=== Extracted text ===
###

More than ever before, procurement organizations are playing a strategic role: collaborating with other areas of the business, influencing product and service development, and supplying data that informs high-level decision-making.
But this transformation cannot happen without substantial changes to daily operations. What steps must procurement organizations take to get operations right? Our surveys of over 1,000 procurement professionals outline some of the ways companies are – or should be – adapting to the function’s new stature. We’ve distilled that wisdom into five key action points, summarized in the acronym ADAPT – Assess, Declare, Automate, Partner, Technologize.
A – Assess
New ways of working demand new ways of measuring value. The transformed procurement function is positioned to contribute to the business in ways that go beyond traditional cost savings, from increasing customer satisfaction to enhancing brand value. Our surveys show that many companies have some catching up to do when it comes to their use of key performance indicators, with relatively few organizations tracking things like the number of suppliers with automated collaboration or touchless transactions.
D – Declare
Clarity around goals and progress is vital to procurement earning a seat at the table – and even the most up-to-date suite of KPIs is meaningless without the right processes in place to achieve and report on those metrics. But only half of executives and practitioners say their company tracks performance of products and services developed by the procurement function, and even fewer use methods like conducting stakeholder satisfaction surveys or reporting on project-level results. Says Tim Thomas, former head of procurement at JBS, the big meatpacking company, “It’s necessary to put your successes and your failures up in lights to let everybody know what’s going on, and the value that you are adding.”

###

=== Extracted information ===
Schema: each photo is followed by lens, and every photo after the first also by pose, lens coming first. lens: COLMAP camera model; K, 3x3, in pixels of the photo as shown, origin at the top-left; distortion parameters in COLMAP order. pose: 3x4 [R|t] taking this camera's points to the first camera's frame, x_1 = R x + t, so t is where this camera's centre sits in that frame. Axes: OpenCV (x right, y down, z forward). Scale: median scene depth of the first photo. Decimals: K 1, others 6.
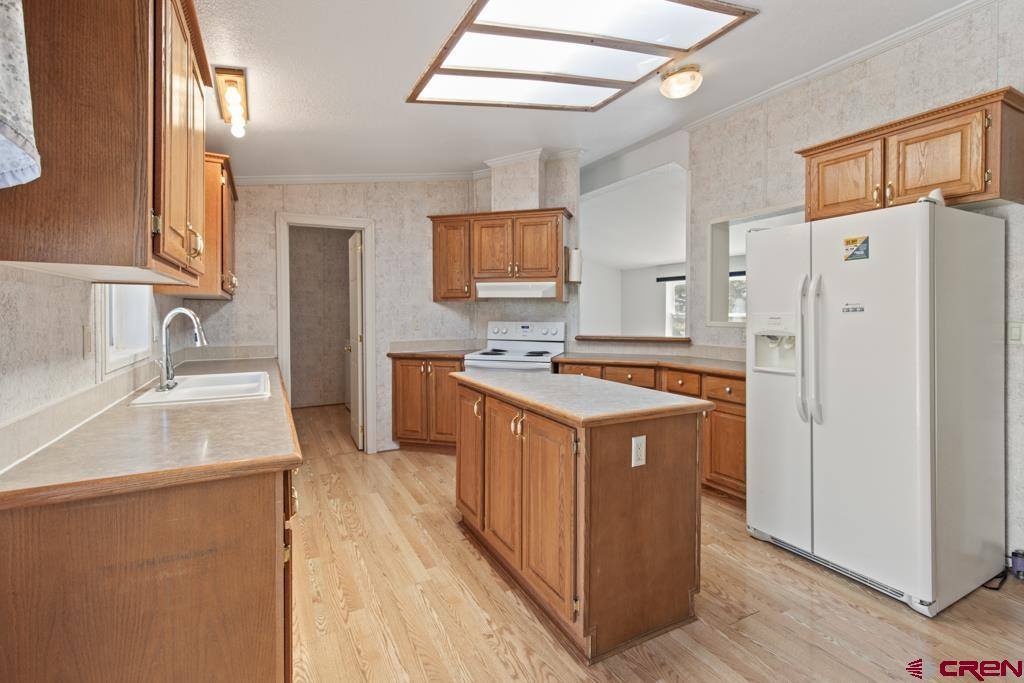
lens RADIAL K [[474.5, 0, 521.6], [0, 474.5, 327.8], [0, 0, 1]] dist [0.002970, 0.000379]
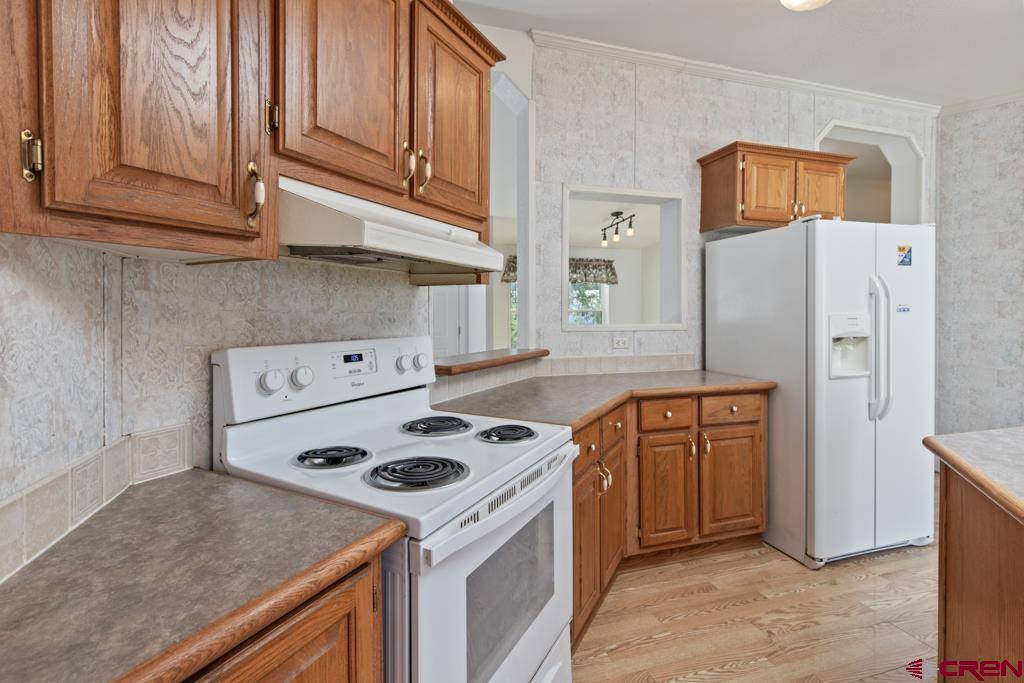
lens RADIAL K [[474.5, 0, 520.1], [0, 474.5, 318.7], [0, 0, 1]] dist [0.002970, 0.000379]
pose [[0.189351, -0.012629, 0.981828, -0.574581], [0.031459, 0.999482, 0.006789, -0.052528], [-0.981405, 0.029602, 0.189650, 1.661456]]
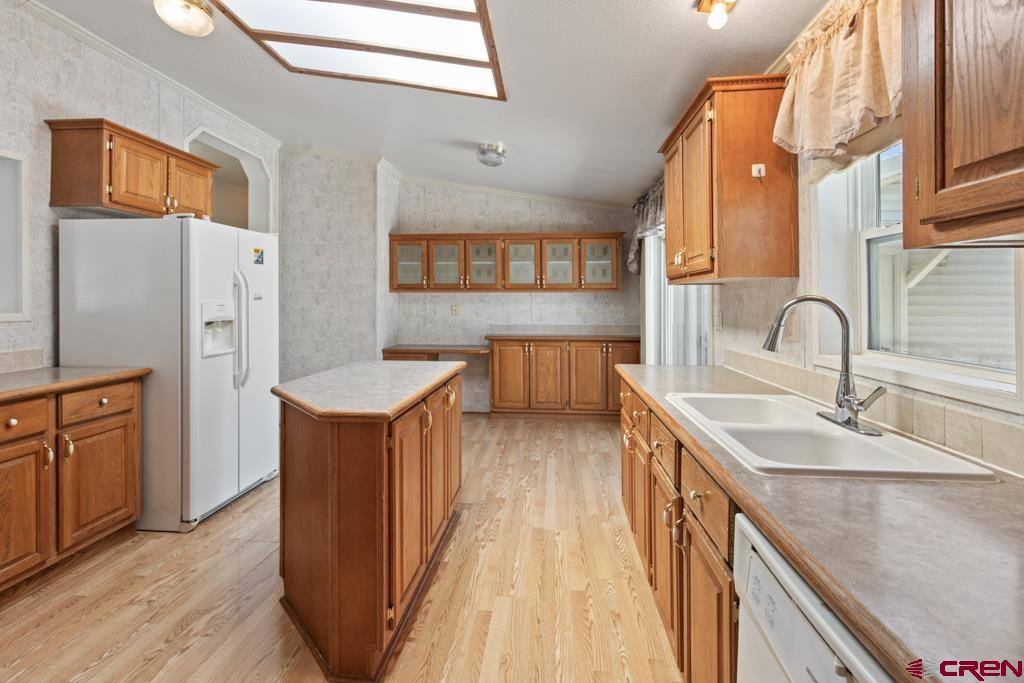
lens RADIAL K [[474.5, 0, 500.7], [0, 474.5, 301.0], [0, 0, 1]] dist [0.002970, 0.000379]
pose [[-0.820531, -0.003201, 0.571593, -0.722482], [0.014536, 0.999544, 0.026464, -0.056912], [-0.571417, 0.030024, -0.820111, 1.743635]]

###

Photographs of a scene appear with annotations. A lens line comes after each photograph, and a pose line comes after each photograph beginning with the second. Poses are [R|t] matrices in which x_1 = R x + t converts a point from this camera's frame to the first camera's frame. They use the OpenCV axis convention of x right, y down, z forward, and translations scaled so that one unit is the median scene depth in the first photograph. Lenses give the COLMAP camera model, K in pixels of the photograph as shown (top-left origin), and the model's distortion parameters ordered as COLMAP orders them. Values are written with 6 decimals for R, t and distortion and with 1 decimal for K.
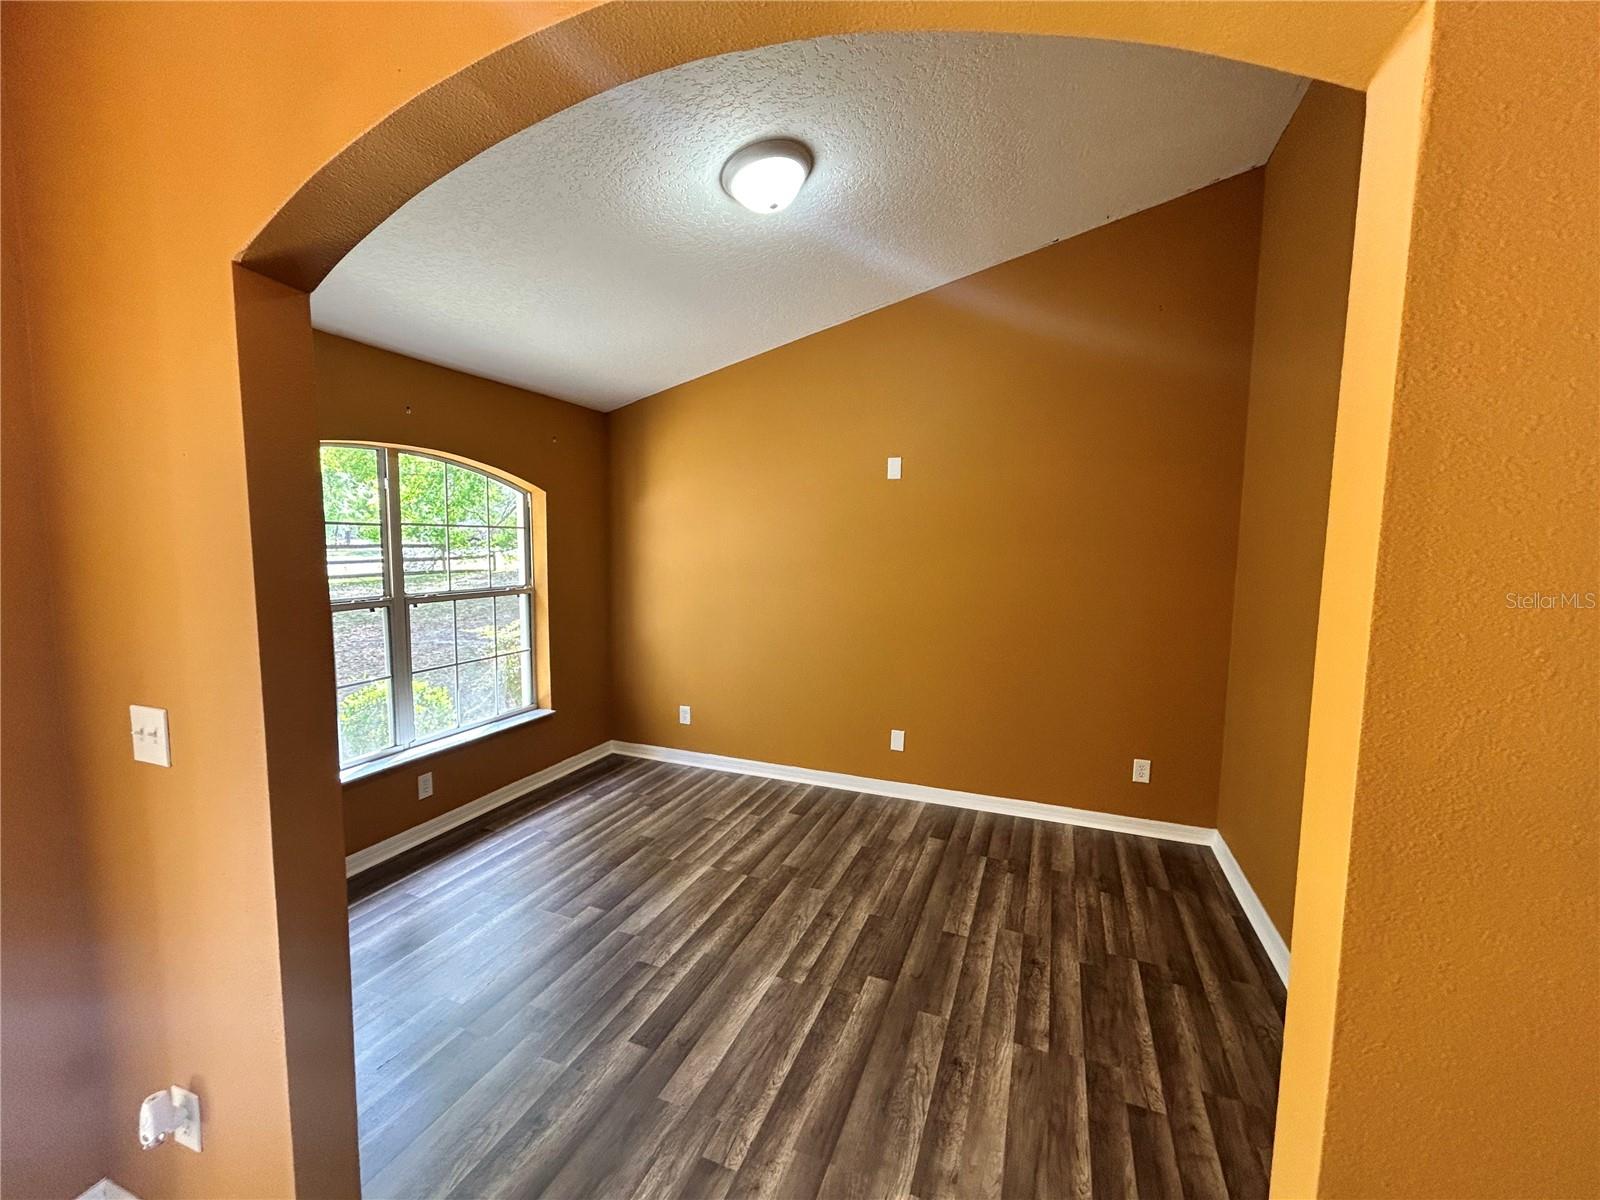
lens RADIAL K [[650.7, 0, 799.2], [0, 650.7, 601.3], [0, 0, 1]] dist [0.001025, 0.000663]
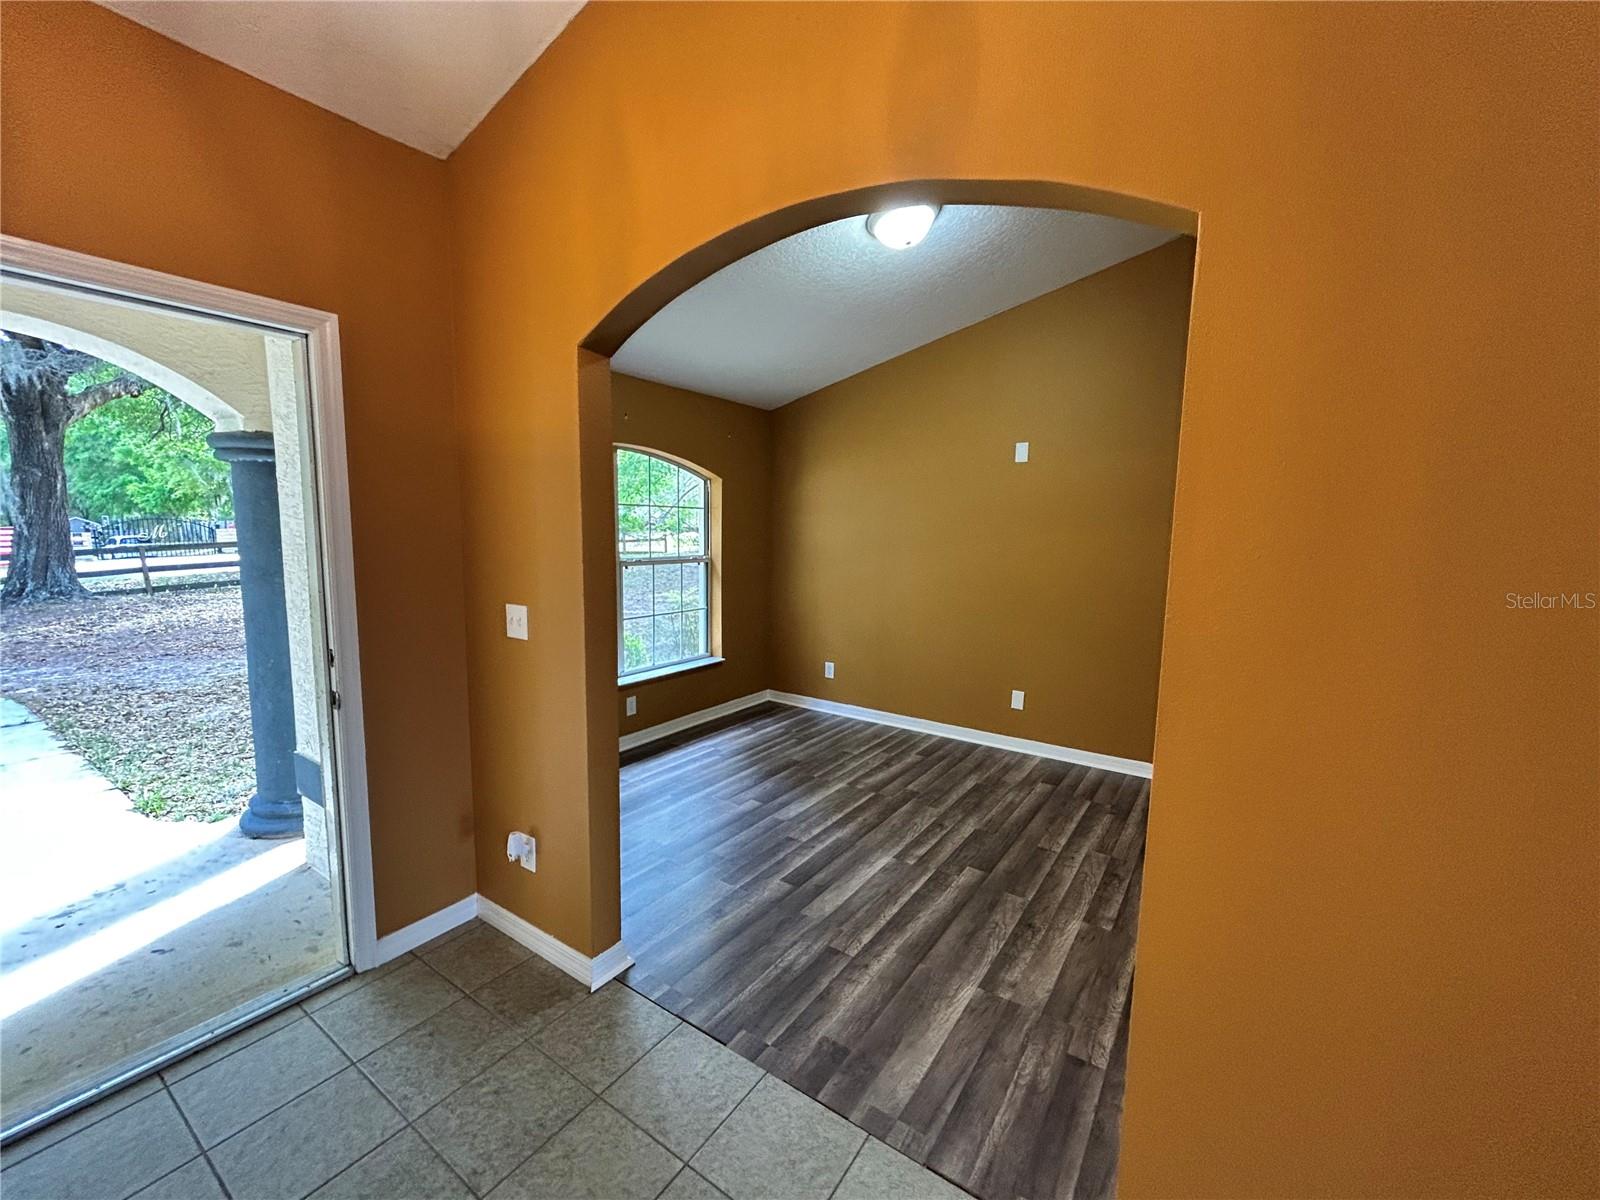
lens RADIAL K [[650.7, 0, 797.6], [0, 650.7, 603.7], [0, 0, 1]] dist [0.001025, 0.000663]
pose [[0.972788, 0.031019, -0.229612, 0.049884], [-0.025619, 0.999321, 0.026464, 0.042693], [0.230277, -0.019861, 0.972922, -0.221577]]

###

=== Study questions ===
1. Can you write out the passage on procurement again, starting with "More than ever" and going on through "informs high-level decision-making.", and switch "procurement organizations" to "purchasing departments" along the way?
2. In the passage on procurement, what are the five action points that make up the ADAPT acronym?

=== Answers for the exercise ===
1.
More than ever before, purchasing departments are playing a strategic role: collaborating with other areas of the business, influencing product and service development, and supplying data that informs high-level decision-making.

2. Assess, Declare, Automate, Partner, Technologize